Enseignement

Objectifs

L’ESIG forme, sur une scolarité annuelle de 10 mois, des officiers supérieurs des Armées (Terre – Air – Mer) et de la Gendarmerie, aptes à assumer de hautes responsabilités au sein de leur armée d’appartenance, en particulier dans les états-majors de haut niveau interarmées, interalliés et internationaux.

Concrétisant l’ultime étape de formation des officiers supérieurs, l’ESIG propose une scolarité exigeante délivrant le seul brevet d’enseignement militaire supérieur du second degré (BEMS2) reconnu comme équivalent à celui de l’école de guerre de Paris.

Les objectifs d’enseignement de l’ESIG sont :

           1° l’exercice du commandement de haut niveau

         2° l’appropriation des enjeux de défense et de sécurité par le continent africain

Il s’agit pour cela de :

          1° Acquérir des méthodes et des clefs de compréhension communes ;

           2° Comprendre et donc s’adapter aux évolutions des environnements nationaux et               internationaux ;

          3° Consolider l’aptitude à décider, à communiquer et à agir.

Les points d’application prioritaires d’enseignement sont :

           – La planification et la conduite d’une opération (niv. opératif) sur le continent africain ;            – L’adaptation des forces armées aux enjeux sécuritaires futurs.

Fil directeur, le contenu de l’enseignement est centré sur l’environnement d’emploi et les missions les plus probables des officiers stagiaires en Afrique, que ce soit en national ou en international. De ce fait, partant du principe que la réponse aux enjeux sera multinational, l’effort est porté sur l’interopérabilité en opération multinationale et la réflexion sur les capacités des forces de sécurité et de défense en national.

A l’issue de leur cycle de formation à l’ESIG, les officiers sont aptes :

  • à participer à la conception, à la planification et à la conduite des opérations interarmées, dans un cadre national, multilatéral ou interallié, aux niveaux stratégique et opératif,
  • à exercer des responsabilités au sein des états-majors de haut niveau, de l’administration centrale ou au sein d’organismes nationaux et internationaux.

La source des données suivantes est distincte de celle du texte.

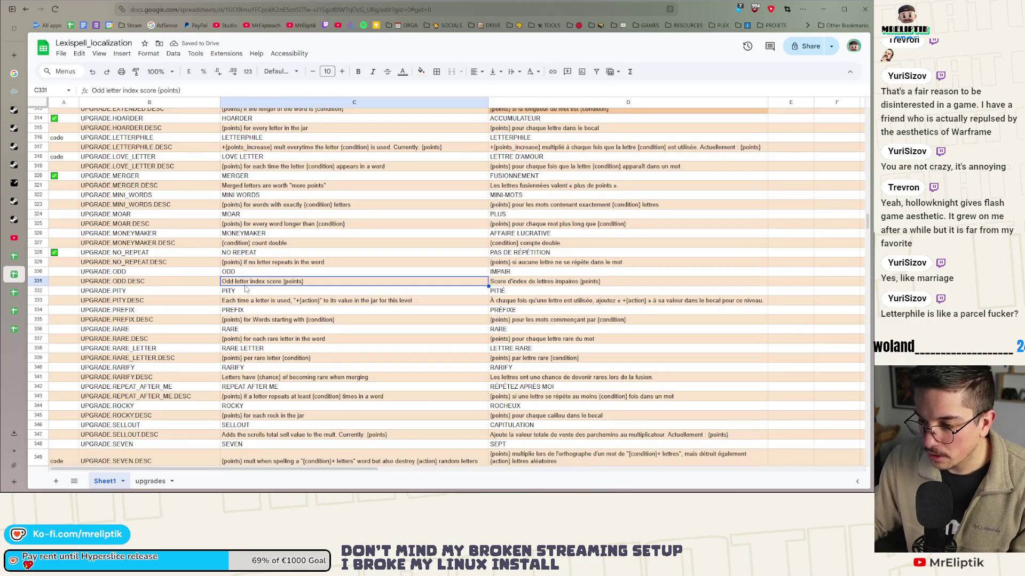
click(67, 280)
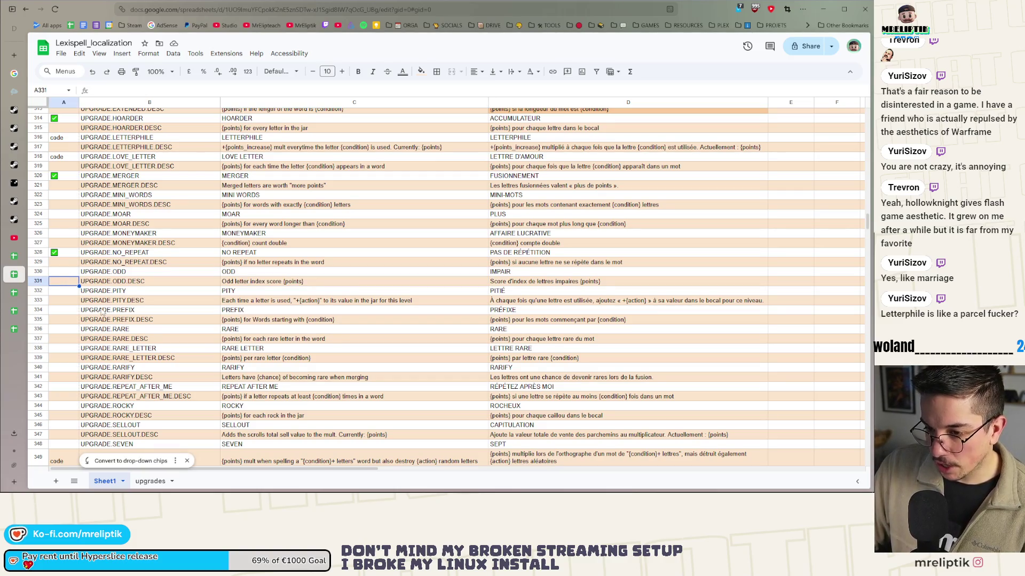
key(Up)
key(ctrl+v)
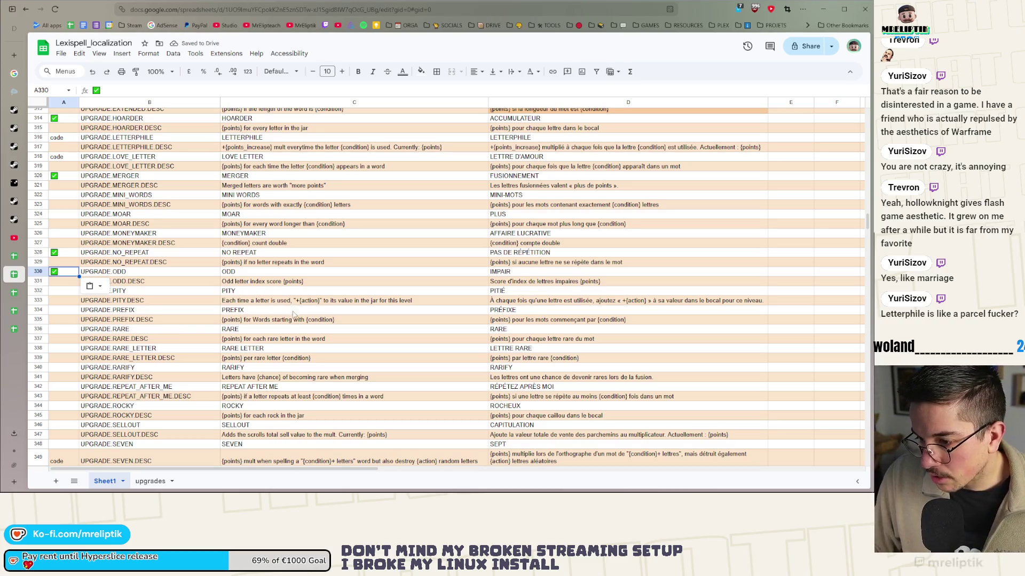
click(59, 330)
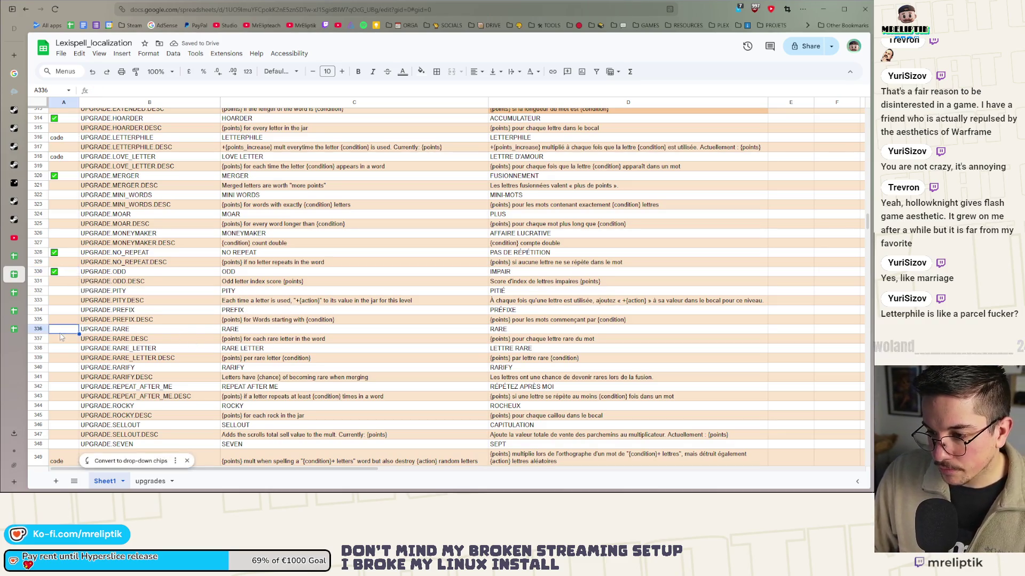
key(ctrl+v)
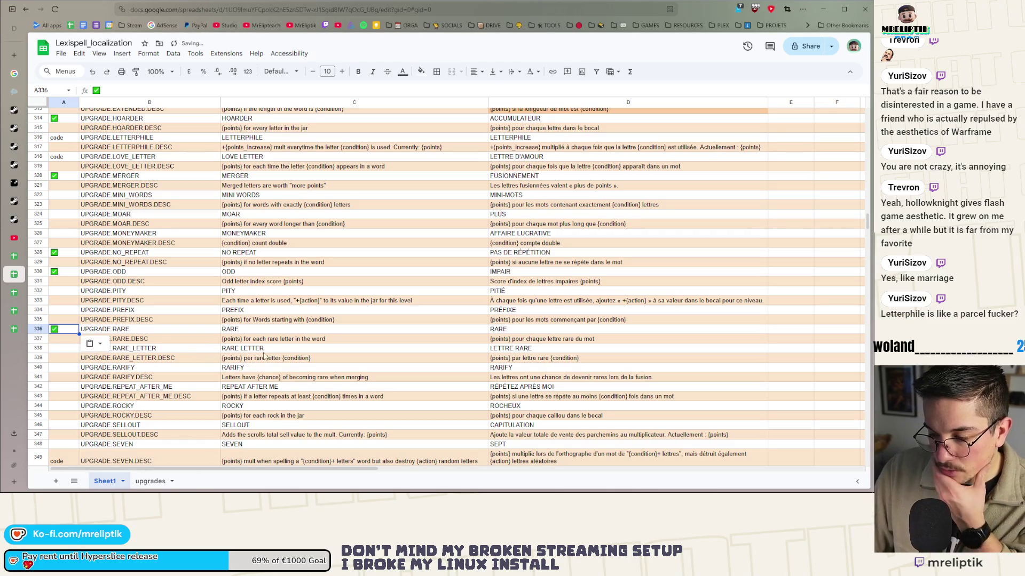
click(272, 342)
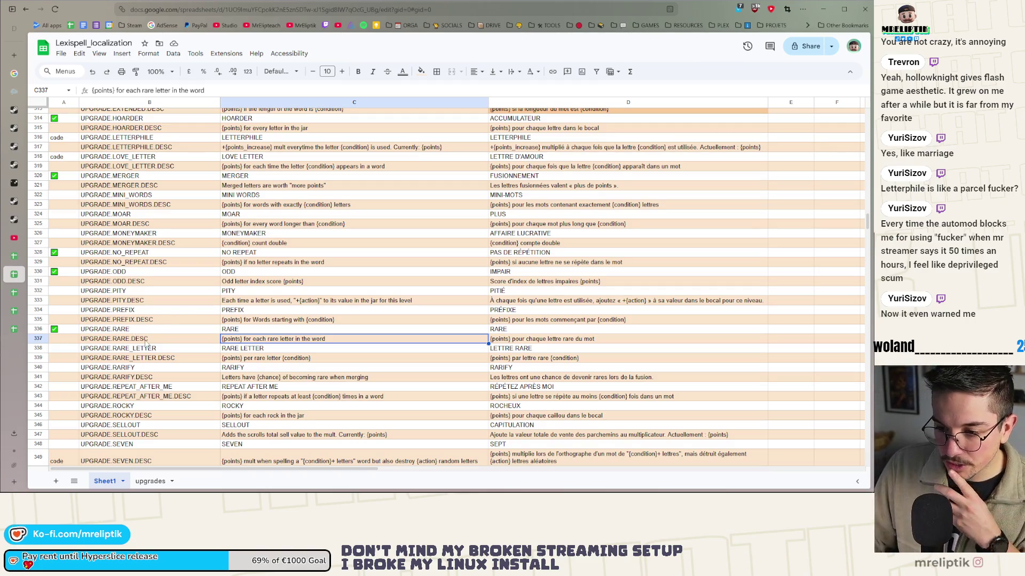
click(240, 332)
click(251, 348)
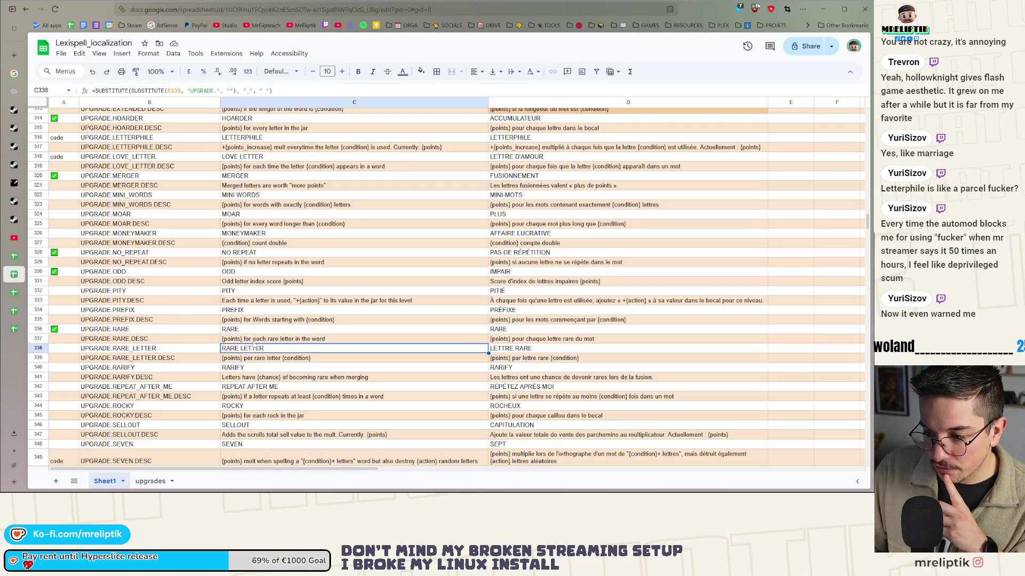
click(251, 331)
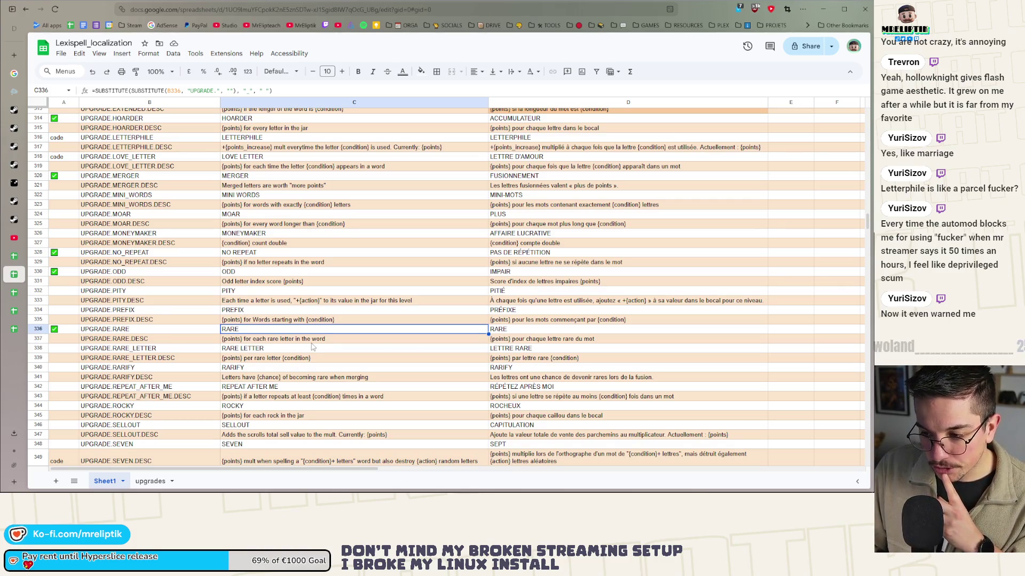
click(266, 350)
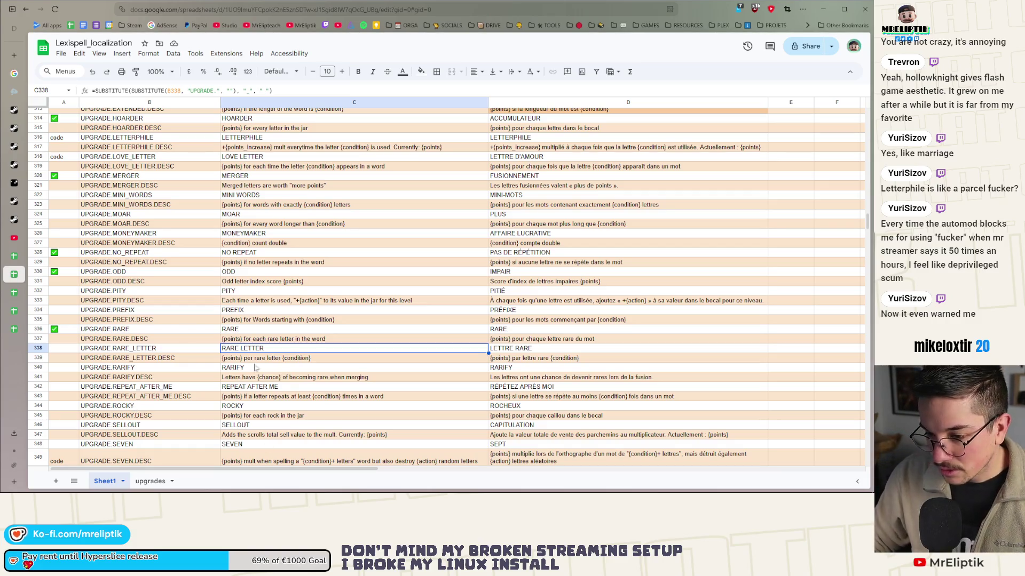
click(267, 358)
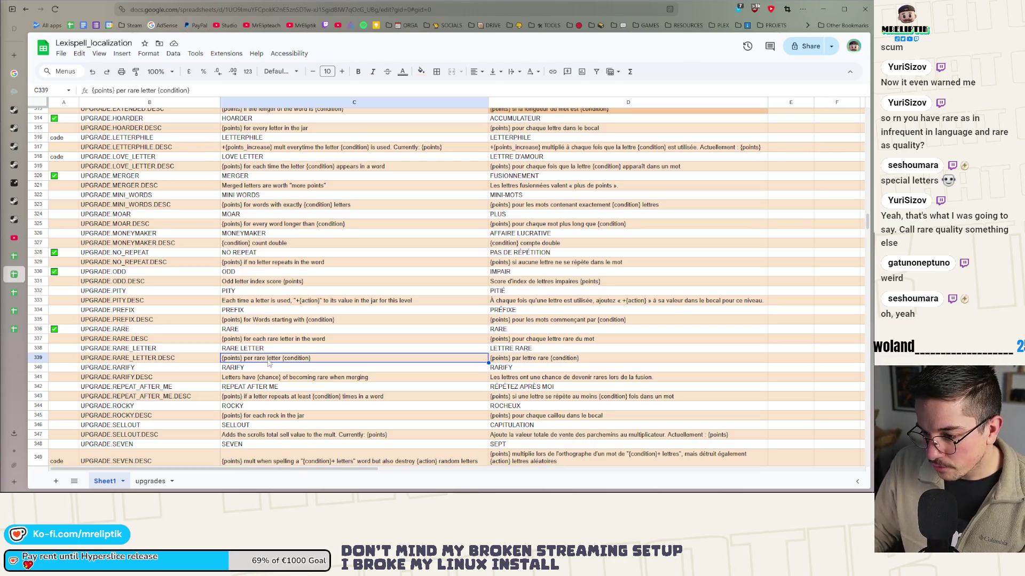
- Change 'rare' to 'infrequent' in the RARE_LETTER description
double_click(258, 358)
text(infr)
text(equent)
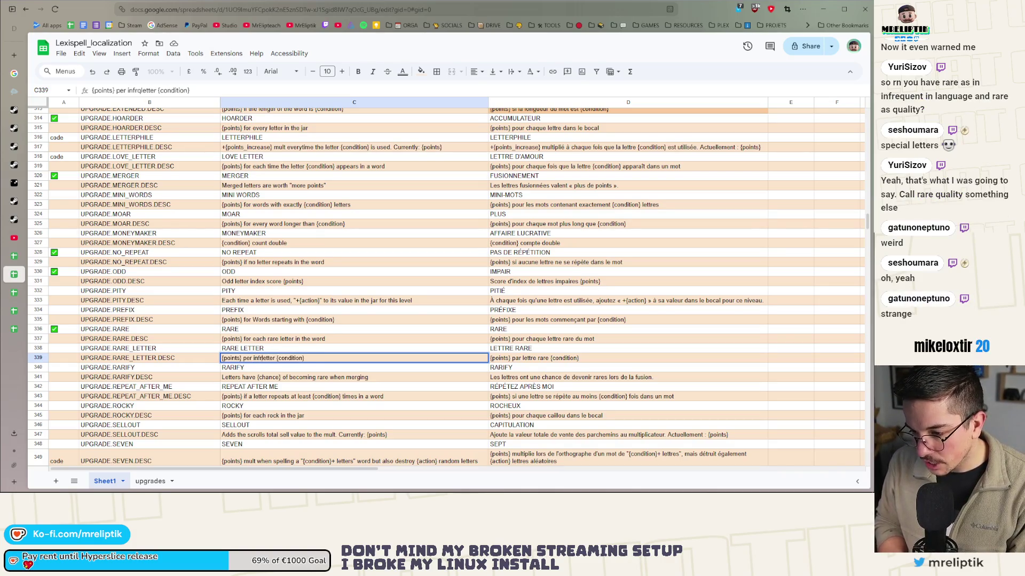
click(341, 381)
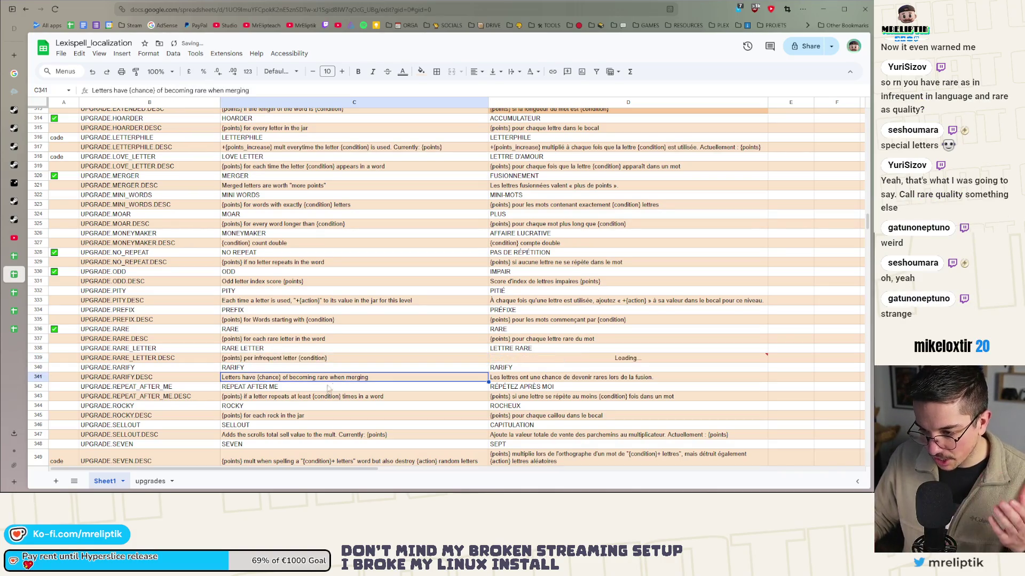
- Delete the formula from the UPGRADE.RARE name cell, leaving it empty
click(241, 331)
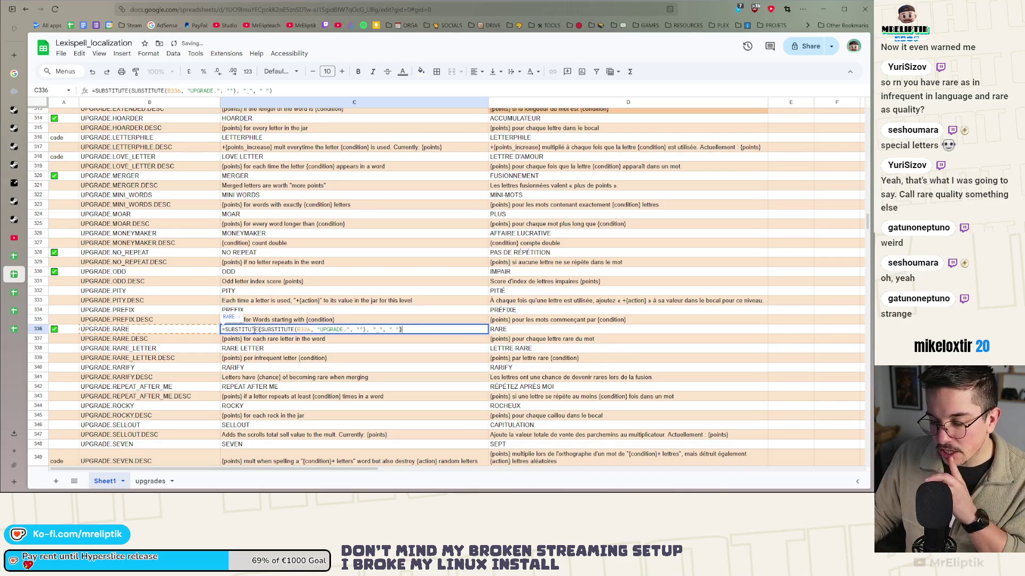
key(Down)
key(Down)
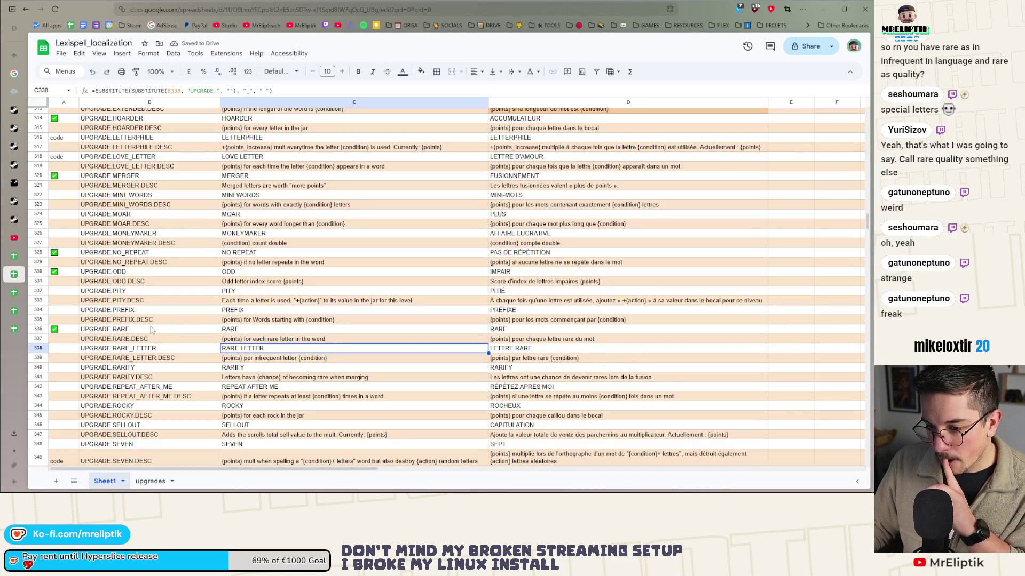
click(250, 331)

La scolarité permet aussi l’acquisition, sur volontariat, d’un MASTER 2 en stratégie, défense, sécurité, gestion des conflits et des catastrophes à l’université de Yaoundé II – Soa.

Domaines

L’enseignement dispensé dans une école de guerre est essentiellement professionnel, compte tenu de ses objectifs d’employabilité immédiate. La pédagogie d’une école de guerre est participative, favorisant une valorisation des expériences passées et des compétences interarmées des stagiaires.

Le rythme d’enseignement est donc basé sur une restitution pratique de tous les enseignements académiques et sur une valorisation du travail de groupe ou en simulation d’état-major. Cette ambition est facilitée par la taille réduite des promotions et le taux d’encadrement actuel.

La formation à l’ESIG s’opère dans deux grands domaines :

  • un enseignement général
  • un enseignement opérationnel

Le but de chaque domaine de formation est de :

  • Consolider la compétence opérationnelle, la réflexion stratégique, la recherche de l’interopérabilité dans tous les domaines (interarmées et interalliés) au sein de structures multinationales (ONU, UA, …)
  • Former des décideurs, capables d’exercer des responsabilités de haut niveau avec une vision élargie des problématiques contemporaines de défense,
  • Former des interlocuteurs crédibles, capables d’être force de proposition auprès des autorités politiques.

Un socle commun et prioritaire de méthodologie

Il s’agit de garantir l’employabilité et l’interopérabilité des officiers stagiaires en fin de scolarité, à travers :

  • une acquisition de méthodes d’aide à la décision en environnement complexe national et international. Cet effort porte sur l’assimilation de la méthode de planification, au détriment de la multiplication des exercices. En parallèle, des exercices communs, voire conjoints, pourraient être encouragés entre écoles de guerre francophones ou autres écoles de formations camerounaises;
  • une mise en situation des stagiaires, en apprentissage comme en évaluation (14 travaux dirigés, 5 exercices OPS majeurs), grâce aux volumes réduits de stagiaires ;

une consolidation de l’aptitude à convaincre et à agir, à travers des aides à la décision et à la communication (choix thématiques, cas concrets ou commandes d’états-majors).